WHAT IS NEEDED: Working through the entries below, find how many lines include the string "height"; give only that number.

EXERCISE INPUTS:
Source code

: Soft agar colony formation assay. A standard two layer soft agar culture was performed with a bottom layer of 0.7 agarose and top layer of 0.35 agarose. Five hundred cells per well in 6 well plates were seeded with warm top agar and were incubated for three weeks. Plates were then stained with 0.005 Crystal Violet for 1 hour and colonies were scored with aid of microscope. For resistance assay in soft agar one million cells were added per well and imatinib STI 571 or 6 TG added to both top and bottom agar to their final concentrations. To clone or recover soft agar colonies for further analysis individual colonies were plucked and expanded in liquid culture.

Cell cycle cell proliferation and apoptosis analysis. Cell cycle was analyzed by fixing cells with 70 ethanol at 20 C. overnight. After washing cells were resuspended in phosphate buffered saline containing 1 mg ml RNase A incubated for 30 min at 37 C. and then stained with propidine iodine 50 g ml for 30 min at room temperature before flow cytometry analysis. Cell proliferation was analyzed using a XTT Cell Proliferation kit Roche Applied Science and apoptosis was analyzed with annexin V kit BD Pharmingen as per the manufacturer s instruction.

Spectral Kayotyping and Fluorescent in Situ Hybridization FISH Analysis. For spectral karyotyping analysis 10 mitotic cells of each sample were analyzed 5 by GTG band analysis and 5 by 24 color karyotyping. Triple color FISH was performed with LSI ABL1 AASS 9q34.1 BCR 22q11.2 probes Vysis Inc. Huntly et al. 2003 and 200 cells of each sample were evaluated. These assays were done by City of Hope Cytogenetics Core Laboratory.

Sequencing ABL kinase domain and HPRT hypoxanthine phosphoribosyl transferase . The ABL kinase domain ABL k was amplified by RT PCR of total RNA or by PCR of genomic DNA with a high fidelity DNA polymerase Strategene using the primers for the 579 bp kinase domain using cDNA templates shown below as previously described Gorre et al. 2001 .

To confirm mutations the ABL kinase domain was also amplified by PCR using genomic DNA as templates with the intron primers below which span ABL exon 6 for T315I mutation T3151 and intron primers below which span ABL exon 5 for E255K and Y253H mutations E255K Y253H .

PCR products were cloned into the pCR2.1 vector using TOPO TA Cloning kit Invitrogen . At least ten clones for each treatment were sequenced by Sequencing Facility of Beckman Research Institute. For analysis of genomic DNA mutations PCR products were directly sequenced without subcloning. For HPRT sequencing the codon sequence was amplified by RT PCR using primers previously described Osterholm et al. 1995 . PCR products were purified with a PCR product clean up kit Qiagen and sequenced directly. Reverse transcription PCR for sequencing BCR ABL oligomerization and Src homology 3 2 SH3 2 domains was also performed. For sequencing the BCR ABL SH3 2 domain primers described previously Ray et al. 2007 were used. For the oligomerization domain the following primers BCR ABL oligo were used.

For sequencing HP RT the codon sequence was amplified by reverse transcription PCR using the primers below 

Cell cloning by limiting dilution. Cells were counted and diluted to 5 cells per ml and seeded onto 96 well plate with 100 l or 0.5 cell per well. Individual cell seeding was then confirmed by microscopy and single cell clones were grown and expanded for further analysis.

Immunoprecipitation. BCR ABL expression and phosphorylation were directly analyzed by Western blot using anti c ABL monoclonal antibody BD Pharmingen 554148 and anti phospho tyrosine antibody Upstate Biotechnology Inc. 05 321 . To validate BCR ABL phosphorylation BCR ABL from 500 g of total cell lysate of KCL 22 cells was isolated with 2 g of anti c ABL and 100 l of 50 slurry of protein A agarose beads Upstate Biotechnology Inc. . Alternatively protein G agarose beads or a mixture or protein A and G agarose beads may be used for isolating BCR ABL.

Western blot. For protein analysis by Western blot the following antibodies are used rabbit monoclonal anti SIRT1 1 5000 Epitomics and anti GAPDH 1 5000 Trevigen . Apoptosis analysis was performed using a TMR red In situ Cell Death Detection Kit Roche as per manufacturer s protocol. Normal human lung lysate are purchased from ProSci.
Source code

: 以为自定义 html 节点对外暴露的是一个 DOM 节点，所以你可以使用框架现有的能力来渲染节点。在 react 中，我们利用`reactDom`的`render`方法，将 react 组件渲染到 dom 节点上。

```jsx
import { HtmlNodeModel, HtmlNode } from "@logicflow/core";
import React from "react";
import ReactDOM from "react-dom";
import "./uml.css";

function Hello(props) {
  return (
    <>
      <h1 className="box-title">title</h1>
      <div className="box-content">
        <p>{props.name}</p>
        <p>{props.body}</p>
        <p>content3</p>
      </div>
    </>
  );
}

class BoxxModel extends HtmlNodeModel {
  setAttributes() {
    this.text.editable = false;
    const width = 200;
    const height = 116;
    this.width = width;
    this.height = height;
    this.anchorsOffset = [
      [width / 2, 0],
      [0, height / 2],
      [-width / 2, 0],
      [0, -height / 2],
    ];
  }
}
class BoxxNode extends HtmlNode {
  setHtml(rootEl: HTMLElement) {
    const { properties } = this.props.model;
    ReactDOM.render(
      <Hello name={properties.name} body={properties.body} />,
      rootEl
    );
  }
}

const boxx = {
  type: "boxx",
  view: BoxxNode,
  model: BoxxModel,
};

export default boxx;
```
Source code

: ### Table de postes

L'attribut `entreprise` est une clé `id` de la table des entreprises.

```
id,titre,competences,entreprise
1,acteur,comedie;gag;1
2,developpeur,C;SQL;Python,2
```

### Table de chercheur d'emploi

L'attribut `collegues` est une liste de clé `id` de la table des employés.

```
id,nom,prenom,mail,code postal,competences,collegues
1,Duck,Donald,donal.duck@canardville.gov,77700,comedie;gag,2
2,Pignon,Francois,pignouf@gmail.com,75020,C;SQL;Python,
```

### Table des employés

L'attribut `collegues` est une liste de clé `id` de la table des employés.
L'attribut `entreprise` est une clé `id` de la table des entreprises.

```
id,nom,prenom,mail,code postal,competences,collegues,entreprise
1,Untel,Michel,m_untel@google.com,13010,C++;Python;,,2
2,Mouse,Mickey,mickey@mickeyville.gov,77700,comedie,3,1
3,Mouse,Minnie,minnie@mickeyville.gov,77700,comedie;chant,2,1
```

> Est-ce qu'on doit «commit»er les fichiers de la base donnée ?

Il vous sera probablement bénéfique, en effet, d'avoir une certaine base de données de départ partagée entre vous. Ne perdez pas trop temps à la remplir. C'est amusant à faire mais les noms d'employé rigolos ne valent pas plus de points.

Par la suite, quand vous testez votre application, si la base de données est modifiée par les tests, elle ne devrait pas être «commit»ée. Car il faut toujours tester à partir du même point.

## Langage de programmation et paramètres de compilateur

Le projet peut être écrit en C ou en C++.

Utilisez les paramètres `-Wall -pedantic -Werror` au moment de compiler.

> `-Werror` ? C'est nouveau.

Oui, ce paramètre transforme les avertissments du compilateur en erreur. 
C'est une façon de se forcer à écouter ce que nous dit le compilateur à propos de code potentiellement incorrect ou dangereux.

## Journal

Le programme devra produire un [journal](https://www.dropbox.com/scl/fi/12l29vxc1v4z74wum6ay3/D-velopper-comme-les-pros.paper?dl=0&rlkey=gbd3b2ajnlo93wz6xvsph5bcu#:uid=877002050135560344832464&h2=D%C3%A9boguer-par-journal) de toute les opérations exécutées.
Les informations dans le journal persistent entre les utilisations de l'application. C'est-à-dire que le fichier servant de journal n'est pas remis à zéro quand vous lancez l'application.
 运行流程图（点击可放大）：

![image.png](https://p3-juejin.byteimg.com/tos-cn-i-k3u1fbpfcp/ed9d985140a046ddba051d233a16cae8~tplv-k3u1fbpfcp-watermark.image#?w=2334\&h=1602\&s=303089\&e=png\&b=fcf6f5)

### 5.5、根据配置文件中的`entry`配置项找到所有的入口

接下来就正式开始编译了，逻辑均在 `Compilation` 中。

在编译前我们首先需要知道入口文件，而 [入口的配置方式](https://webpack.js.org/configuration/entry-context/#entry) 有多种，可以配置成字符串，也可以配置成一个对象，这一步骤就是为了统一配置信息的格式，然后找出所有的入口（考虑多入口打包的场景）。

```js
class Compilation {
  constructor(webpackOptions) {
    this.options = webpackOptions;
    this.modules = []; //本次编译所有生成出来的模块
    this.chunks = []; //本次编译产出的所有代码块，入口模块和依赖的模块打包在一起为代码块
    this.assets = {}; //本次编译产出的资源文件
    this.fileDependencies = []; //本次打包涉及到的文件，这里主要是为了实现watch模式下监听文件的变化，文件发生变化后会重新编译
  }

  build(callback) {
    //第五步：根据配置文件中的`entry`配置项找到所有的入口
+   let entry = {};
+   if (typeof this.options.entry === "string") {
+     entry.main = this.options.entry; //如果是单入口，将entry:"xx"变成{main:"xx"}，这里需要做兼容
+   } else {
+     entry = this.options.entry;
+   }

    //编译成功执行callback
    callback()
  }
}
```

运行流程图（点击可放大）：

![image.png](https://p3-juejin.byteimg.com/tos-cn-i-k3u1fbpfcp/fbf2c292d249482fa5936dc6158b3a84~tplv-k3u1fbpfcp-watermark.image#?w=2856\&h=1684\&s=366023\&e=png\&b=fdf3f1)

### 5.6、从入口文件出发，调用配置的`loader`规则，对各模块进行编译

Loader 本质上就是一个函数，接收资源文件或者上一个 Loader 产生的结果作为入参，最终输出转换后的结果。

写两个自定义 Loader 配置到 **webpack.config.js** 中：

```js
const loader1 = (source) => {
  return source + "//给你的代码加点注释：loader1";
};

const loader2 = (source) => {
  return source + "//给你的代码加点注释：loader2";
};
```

ANSWER SECTION: 4